* What is required *
Copy out the whole trigonometry exercise that follows, character for character.

Question

(a) Prove that:
$(1+tanA{)}^2+(1-tanA{)}^2=2se{c}^{2}A$

(b) If sin (A + B) = 1 and cos (A - B) = 1, find the values of A and B. Given $0\le {90}^{\circ }$ and $A\ge B$ [6 MARKS]

Answer 1

Each Part: 3 Marks

(a)LHS $=(1+tanA{)}^2+(1-tanA{)}^2$

$={(1+\frac{sinA}{cosA})}^2+{(1-\frac{sinA}{cosA})}^2$

$=\frac{(cosA+sinA{)}^2}{co{s}^{2}A}+\frac{(cosA-sinA{)}^2}{co{s}^{2}A}$

$=\frac{(co{s}^{2}A+si{n}^{2}A+2sinAcosA)+(co{s}^{2}A+si{n}^{2}A-2sinAcosA)}{co{s}^{2}A}$

$=\frac{2si{n}^{2}A+2co{s}^{2}A}{co{s}^{2}A}=\frac{2(si{n}^{2}A+co{s}^{2}A)}{co{s}^{2}A}$

$=\frac{2}{co{s}^{2}A}=2se{c}^{2}A=RHS$

Hence, proved

(b) Given: $sin(A+B)=1$
$\Rightarrow sin(A+B)=sin{90}^{\circ }$ $[\because sin{90}^{\circ }=1]$
$\Rightarrow sin(A+B)=sin{90}^{\circ }\dots \dots \left(i\right)$
Also $cos(A-B)=1$
$\Rightarrow cos(A-B)=cos{0}^{\circ }$ $[\because cos{0}^{\circ }=1]$
$\Rightarrow A-B=0\dots \dots \left(ii\right)$
Solving equations (i) and (ii) we get; $A={45}^{\circ }$ and $B={45}^{\circ }$
Hence, $A=B={45}^{\circ }$

* Source data *
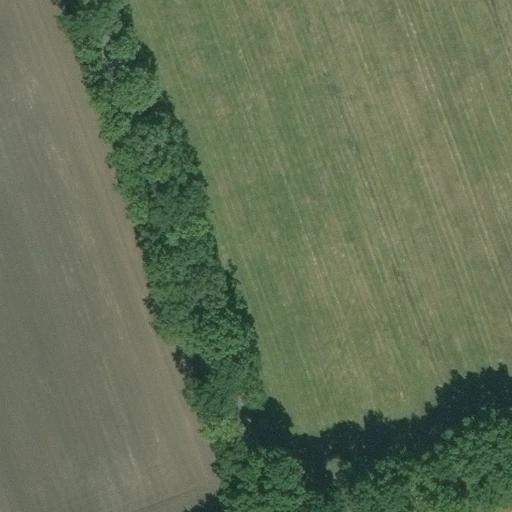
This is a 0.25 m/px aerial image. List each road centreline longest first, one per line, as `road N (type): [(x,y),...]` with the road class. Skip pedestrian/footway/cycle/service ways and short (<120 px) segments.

* Task result *
Question

(a) Prove that:
$(1+tanA{)}^2+(1-tanA{)}^2=2se{c}^{2}A$

(b) If sin (A + B) = 1 and cos (A - B) = 1, find the values of A and B. Given $0\le {90}^{\circ }$ and $A\ge B$ [6 MARKS]

Answer 1

Each Part: 3 Marks

(a)LHS $=(1+tanA{)}^2+(1-tanA{)}^2$

$={(1+\frac{sinA}{cosA})}^2+{(1-\frac{sinA}{cosA})}^2$

$=\frac{(cosA+sinA{)}^2}{co{s}^{2}A}+\frac{(cosA-sinA{)}^2}{co{s}^{2}A}$

$=\frac{(co{s}^{2}A+si{n}^{2}A+2sinAcosA)+(co{s}^{2}A+si{n}^{2}A-2sinAcosA)}{co{s}^{2}A}$

$=\frac{2si{n}^{2}A+2co{s}^{2}A}{co{s}^{2}A}=\frac{2(si{n}^{2}A+co{s}^{2}A)}{co{s}^{2}A}$

$=\frac{2}{co{s}^{2}A}=2se{c}^{2}A=RHS$

Hence, proved

(b) Given: $sin(A+B)=1$
$\Rightarrow sin(A+B)=sin{90}^{\circ }$ $[\because sin{90}^{\circ }=1]$
$\Rightarrow sin(A+B)=sin{90}^{\circ }\dots \dots \left(i\right)$
Also $cos(A-B)=1$
$\Rightarrow cos(A-B)=cos{0}^{\circ }$ $[\because cos{0}^{\circ }=1]$
$\Rightarrow A-B=0\dots \dots \left(ii\right)$
Solving equations (i) and (ii) we get; $A={45}^{\circ }$ and $B={45}^{\circ }$
Hence, $A=B={45}^{\circ }$